▸ 取り組む課題: JASTRO 2022の参加報告を、最後の文の後から書き継いでもらえますか?

▸ 文書の一節:
——————
JASTRO22参加報告

11月10~12日に広島で開催されたJASTRO 2022に参加させていただいたので報告したいと思います。今回は2019年名古屋大会以来3年ぶりの現地開催となり、コロナ禍でWeb開催が続いていたので参加を楽しみにしていました。また、今回の学術大会は広島大学の主催であり、大会長は永田教授が務められました。

私は大会2日目の要望演題7 人工知能 (AI) 1というセッションで、「前立腺癌患者におけるDosiomicsを用いた生化学的再発リスクの評価:サブグループ解析」というテーマで口述発表させていただきました。大変光栄なことに、JASTROでの要望演題での発表は第32回大会(2019年, 名古屋)ぶりの2回目になります。これまでも何度か国内や海外で口述発表させていただく機会がありましたが、久々の口述発表であったので緊張しました。

私の研究は、前立腺癌患者の線量分布をDosimoicsを用いて解析し、予後予測や治療計画の評価に応用するものです。一般的に治療計画の評価に使用されているDVHは、前立腺癌のような比較的小さなTargetの評価には適さないこともあり、これまでDVH指標が前立腺癌の予後に与える影響は明らかにされていませんでした。そこで我々はDosiomicsを線量分布解析に用いることで、初めて前立腺癌患者の予後に影響を与える線量因子を明らかにしました (Y Murakami et al. IJROBP. 2022;12:247-259)。今回のJASTROでは、治療前PSAやGleason grade groupで患者を層別化すると、大変興味深いことに、患者背景によって線量分布の質が予後に与える影響度が異なるという発表を行いました。本研究の結果から治療計画の効率化が期待でき、研究成果は国際雑誌に投稿しています。
——————
▸ 提供資料:
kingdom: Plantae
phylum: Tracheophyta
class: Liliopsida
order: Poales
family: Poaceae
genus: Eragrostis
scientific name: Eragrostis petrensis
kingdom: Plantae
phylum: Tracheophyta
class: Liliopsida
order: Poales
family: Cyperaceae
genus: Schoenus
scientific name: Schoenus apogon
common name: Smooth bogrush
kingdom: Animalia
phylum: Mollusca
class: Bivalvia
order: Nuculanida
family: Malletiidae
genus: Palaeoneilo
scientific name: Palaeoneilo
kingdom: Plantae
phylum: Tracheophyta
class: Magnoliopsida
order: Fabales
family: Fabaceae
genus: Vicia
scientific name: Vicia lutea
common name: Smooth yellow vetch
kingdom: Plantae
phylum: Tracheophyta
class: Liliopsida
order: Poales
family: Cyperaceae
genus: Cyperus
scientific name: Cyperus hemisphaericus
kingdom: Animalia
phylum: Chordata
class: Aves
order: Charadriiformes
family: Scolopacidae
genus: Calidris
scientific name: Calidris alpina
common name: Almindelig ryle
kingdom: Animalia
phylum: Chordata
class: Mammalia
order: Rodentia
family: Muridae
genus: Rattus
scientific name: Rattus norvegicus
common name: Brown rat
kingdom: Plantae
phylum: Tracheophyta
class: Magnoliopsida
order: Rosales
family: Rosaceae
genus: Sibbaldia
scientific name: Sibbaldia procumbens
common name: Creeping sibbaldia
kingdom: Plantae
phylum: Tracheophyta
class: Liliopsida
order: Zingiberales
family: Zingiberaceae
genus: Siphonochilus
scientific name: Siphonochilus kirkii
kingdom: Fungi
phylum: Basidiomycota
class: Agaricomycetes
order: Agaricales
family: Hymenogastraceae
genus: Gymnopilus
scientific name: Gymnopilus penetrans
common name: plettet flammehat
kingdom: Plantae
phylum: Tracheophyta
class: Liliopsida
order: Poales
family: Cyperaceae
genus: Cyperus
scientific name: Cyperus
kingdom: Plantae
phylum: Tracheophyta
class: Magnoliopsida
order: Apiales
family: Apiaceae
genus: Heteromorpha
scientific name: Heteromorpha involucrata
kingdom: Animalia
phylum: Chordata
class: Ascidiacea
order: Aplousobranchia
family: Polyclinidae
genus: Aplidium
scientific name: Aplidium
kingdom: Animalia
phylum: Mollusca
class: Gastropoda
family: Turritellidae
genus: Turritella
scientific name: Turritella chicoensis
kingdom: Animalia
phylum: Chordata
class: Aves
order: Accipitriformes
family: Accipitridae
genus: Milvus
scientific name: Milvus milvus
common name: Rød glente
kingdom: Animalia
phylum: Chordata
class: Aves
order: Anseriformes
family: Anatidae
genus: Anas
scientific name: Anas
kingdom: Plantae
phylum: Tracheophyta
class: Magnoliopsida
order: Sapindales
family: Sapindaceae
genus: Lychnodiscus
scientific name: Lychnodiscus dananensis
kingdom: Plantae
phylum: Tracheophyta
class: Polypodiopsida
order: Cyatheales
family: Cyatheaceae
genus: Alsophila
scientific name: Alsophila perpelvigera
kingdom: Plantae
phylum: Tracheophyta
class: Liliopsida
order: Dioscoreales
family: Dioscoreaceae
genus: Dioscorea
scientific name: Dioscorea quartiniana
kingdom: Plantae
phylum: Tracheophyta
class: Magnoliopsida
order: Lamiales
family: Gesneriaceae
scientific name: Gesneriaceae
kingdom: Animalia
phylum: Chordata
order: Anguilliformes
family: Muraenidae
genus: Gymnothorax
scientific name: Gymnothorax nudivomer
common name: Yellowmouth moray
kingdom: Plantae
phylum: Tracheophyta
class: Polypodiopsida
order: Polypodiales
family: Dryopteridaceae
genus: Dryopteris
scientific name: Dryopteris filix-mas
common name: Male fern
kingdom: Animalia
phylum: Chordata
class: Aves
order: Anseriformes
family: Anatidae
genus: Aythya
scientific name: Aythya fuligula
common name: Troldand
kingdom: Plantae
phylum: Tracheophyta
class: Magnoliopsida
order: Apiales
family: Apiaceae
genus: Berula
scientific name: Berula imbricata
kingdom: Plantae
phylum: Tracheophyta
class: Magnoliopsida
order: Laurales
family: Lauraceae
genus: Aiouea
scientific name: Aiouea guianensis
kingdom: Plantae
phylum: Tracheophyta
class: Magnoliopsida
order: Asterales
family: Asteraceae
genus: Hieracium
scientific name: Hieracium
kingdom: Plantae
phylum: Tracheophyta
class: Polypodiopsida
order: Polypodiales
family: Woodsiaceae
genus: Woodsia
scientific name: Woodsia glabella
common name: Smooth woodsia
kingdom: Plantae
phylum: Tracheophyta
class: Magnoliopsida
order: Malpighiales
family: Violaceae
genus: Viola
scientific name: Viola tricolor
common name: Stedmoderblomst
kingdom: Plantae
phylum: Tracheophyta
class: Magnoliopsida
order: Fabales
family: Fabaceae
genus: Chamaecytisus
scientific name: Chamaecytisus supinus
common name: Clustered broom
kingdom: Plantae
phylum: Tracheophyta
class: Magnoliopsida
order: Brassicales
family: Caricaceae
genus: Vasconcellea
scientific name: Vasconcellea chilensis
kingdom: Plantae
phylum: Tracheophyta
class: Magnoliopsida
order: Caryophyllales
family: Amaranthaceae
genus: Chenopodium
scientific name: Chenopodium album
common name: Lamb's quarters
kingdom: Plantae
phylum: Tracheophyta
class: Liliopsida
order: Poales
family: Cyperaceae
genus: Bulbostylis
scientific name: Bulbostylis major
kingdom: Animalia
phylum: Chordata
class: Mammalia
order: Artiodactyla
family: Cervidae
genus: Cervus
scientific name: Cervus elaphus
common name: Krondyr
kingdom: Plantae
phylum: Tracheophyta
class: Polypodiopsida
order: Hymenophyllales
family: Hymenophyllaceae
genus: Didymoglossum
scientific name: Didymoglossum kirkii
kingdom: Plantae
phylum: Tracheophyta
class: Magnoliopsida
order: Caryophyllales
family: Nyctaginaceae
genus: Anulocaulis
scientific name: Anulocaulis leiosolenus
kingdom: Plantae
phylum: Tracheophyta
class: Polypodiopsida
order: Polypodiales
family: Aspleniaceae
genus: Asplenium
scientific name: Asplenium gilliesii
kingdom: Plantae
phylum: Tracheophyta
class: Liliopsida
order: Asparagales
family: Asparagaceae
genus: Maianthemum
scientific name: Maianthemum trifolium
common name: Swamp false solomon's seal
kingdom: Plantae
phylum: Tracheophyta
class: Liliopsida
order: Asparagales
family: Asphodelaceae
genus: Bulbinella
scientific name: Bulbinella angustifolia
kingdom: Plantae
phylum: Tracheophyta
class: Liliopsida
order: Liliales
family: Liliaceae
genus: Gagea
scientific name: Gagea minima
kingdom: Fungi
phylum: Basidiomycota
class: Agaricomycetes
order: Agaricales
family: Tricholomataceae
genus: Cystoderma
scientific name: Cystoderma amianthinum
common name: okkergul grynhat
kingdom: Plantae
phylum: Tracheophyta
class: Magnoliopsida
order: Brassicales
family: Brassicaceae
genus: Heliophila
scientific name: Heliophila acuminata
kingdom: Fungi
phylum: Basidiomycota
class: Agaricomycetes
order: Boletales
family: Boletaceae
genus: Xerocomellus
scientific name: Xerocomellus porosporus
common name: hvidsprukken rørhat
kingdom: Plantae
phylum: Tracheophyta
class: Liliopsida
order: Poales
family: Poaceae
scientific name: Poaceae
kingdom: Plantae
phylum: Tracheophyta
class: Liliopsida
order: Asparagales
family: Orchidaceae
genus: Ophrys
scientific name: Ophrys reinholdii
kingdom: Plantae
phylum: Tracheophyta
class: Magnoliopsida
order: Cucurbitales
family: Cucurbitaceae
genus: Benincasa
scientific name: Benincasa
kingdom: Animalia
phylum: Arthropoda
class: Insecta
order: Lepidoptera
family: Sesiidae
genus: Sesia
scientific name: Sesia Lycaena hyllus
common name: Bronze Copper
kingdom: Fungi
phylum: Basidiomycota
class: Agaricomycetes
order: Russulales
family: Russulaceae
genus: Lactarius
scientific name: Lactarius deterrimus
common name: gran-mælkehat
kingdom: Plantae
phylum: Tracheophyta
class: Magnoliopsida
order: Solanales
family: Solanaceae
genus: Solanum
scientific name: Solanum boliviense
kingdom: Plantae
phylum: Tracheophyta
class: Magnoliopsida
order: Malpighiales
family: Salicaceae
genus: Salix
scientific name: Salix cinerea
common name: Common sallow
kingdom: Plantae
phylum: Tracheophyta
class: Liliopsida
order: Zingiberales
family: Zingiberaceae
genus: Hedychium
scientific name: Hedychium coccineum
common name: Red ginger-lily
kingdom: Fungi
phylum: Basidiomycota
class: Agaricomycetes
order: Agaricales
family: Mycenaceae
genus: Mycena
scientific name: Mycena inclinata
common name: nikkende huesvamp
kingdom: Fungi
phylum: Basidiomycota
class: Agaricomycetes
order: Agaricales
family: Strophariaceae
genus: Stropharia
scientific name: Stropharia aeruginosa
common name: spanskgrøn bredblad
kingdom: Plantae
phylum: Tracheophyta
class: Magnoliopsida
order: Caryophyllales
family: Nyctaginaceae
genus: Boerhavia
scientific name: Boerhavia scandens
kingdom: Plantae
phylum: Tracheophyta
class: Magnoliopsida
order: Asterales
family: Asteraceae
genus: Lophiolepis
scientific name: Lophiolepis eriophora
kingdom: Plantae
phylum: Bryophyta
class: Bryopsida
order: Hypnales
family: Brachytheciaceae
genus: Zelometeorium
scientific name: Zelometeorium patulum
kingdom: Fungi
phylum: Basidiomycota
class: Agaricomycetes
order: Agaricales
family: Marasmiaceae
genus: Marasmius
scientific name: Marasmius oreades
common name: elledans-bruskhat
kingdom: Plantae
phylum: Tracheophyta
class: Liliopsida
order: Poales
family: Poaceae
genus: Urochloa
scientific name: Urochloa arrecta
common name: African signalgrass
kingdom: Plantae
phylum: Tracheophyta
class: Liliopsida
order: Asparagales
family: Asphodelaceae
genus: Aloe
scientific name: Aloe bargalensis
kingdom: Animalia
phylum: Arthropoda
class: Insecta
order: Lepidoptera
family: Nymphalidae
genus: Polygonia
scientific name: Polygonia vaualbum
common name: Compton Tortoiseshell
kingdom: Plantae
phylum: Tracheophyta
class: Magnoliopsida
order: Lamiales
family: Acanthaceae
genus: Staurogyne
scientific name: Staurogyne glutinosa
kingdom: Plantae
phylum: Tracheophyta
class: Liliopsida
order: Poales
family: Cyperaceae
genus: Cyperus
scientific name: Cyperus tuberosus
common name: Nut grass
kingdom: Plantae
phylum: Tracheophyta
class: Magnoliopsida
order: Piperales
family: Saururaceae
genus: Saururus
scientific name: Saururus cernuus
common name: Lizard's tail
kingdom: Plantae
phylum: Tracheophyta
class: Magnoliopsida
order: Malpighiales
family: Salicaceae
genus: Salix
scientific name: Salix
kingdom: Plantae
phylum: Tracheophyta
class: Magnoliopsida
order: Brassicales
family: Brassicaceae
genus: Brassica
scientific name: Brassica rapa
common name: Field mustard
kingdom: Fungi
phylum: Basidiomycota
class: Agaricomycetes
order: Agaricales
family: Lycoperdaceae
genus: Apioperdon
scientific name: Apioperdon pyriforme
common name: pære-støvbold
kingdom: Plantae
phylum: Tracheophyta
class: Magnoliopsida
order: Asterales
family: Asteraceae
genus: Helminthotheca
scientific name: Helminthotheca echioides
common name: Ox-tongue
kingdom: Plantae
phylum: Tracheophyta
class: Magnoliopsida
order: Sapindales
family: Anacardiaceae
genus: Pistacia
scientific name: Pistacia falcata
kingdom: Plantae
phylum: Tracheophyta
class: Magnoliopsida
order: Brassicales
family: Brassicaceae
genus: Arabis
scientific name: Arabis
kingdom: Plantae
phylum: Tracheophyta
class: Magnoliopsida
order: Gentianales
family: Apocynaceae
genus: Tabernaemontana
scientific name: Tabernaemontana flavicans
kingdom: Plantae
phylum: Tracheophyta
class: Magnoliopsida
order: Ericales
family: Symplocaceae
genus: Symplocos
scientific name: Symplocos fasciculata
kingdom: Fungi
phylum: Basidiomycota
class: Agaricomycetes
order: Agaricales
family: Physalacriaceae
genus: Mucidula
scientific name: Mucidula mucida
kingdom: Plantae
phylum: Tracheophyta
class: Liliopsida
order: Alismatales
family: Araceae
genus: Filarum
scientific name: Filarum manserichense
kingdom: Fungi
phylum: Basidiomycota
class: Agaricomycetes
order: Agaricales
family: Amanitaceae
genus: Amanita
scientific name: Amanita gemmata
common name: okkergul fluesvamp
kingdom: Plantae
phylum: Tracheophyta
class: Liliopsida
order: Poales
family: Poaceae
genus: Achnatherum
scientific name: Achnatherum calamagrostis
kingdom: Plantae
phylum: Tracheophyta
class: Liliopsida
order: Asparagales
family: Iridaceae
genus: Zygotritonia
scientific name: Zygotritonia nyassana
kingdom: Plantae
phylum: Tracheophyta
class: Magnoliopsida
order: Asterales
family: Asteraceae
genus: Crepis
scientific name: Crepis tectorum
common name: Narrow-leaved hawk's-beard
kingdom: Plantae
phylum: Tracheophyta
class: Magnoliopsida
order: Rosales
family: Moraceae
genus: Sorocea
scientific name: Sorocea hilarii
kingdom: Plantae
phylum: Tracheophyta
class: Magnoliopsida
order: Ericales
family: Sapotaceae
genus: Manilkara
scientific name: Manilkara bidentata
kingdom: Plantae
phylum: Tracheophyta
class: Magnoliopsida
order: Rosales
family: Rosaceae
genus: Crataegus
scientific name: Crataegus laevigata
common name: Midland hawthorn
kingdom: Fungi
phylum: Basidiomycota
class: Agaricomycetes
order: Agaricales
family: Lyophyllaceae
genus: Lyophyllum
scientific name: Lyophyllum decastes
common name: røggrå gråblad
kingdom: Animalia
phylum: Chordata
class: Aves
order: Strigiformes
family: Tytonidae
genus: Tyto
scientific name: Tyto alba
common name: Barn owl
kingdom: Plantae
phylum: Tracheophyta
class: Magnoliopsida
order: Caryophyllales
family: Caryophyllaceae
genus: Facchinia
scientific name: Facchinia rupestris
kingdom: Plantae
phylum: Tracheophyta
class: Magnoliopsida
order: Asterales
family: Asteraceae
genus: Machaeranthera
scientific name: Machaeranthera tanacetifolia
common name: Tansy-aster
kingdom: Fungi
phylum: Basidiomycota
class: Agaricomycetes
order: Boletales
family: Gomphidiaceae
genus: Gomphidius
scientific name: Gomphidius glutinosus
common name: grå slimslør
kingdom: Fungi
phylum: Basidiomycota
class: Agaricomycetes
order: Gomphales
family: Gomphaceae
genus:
——————
▸ 課題の解答:
現地での学会参加の醍醐味としては、他施設の研究者との交流ができることです。今回のJASTROでも、「論文読みました。医局の抄読会でも使用させていただきました」や「Y.Mさんが開発された指標を使わせていただいて新たに研究を始める予定です」など、数々の嬉しいお声かけをいただきました。研究者としては、自身の研究が自分の知らない場所で役に立っている(臨床を以前より前進させている)と思うと、これ以上嬉しいことはありません。今後も自身の臨床、アカデミア、企業という3つの経験を活かし、臨床に高いインパクトを与える仕事をしていきたいと考えています。

Murakami Y, et al. Dose-Based Radiomic Analysis (Dosiomics) for Intensity Modulated Radiation Therapy in Patients With Prostate Cancer: Correlation Between Planned Dose Distribution and Biochemical Failure. Int J Radiat Oncol Biol Phys. 2022;112(1):247-259.